Rozumiała nawet, że tracę czas na coś tak dziwnego jak gra w golfa, wbrew światopoglądowi chadzam na niedzielne koncerty w Kościele Uniwersyteckim czy piekę ciasta na dobroczynne kiermasze organizowane w każdym adwencie przez ciotkę Maksa, księżnę W. W mojej szafie wisiał tradycyjny strój austriacki w wersji dziennej i wieczorowej, niezbędny na rautach w zamkach i pałacach.
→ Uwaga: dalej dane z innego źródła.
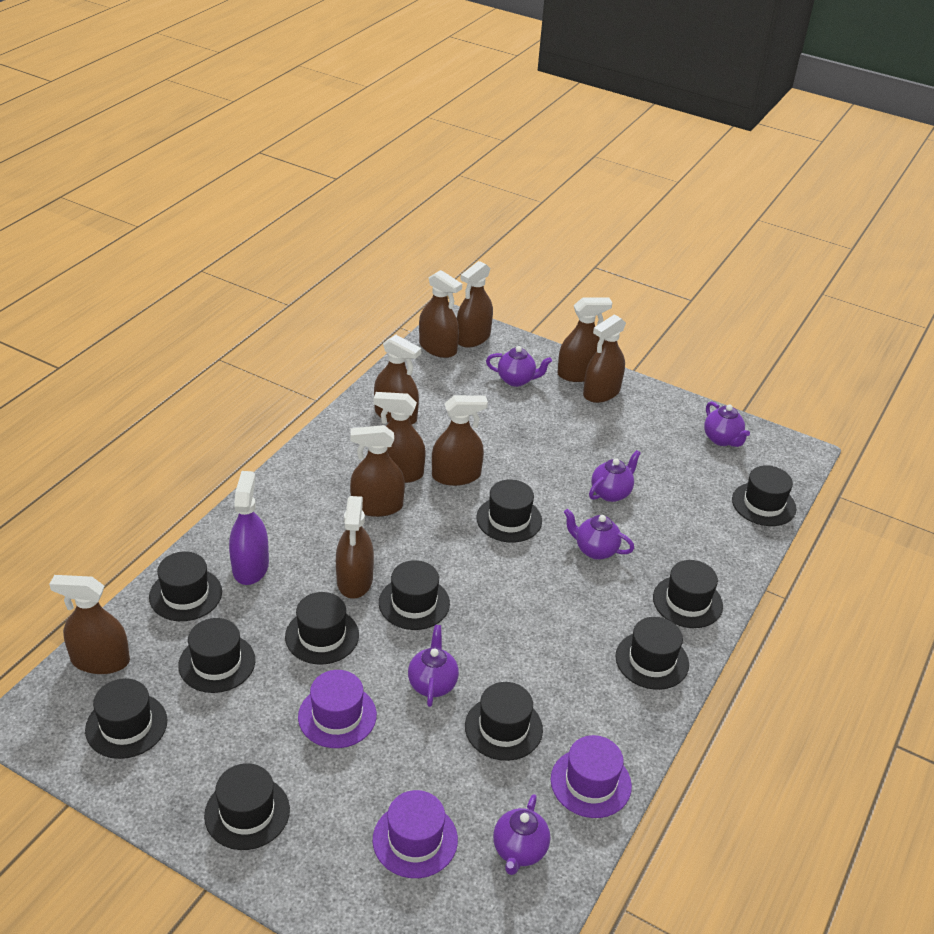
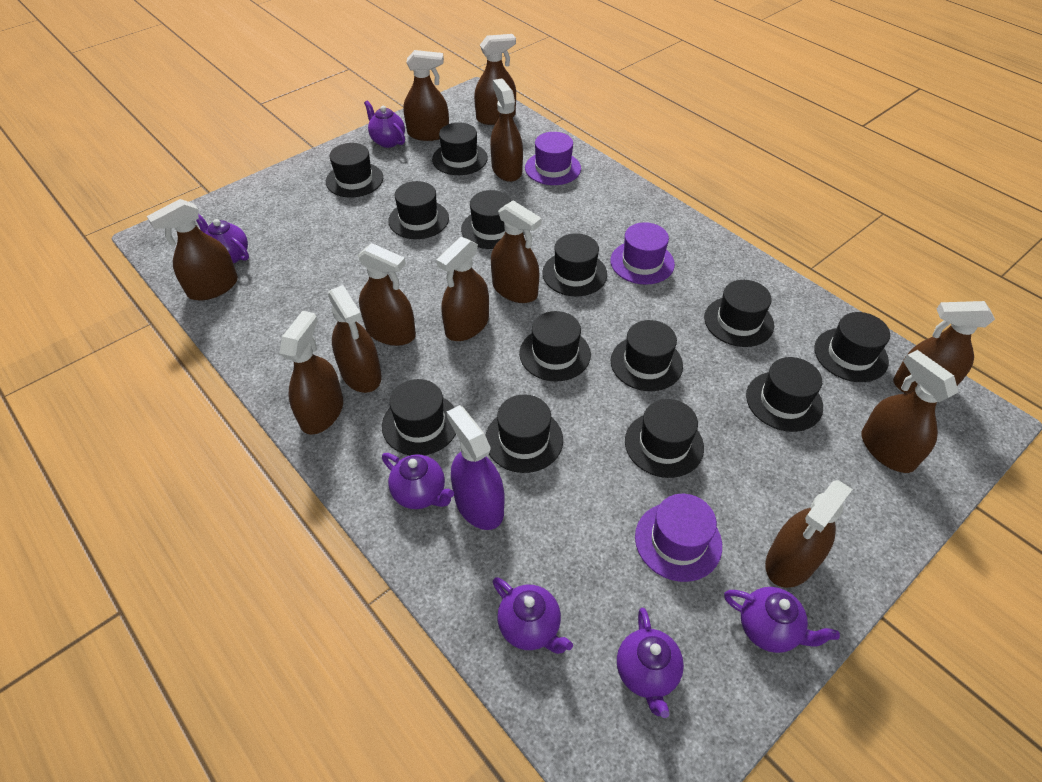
black hat: 11 -> 13
brown spray bottle: 10 -> 12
W polowaniach, na które obstalowałam oficerki, brałam udział bierny z ambony w morawskich lasach lub czynny jako konna nagonka na kuropatwy w krzakach Estremadury i brakowało mi tylko mariażu z hrabią, ostatecznej przepustki do błękitnych sfer.
Matka słuchała tych opowieści zachłannie, a potem powtarzała, odpowiednio podrasowane, koleżankom z pracy. U znajomego jubilera zamówiła sygnety dla całej rodziny, w końcu pochodziliśmy z zagrodowej szlachty, a wzór wybrała ze starego herbarza. Doszukała się też barona wśród swoich przodków, ćwiczyła dawno zapomniany francuski, w jej przekonaniu esperanto arystokracji, i szykowała się na ślub stulecia, czyli mój z Maksem. W końcu ona, Krystyna Dziubak, miała zostać matką hrabiny Magdaleny von T. Noblesse oblige!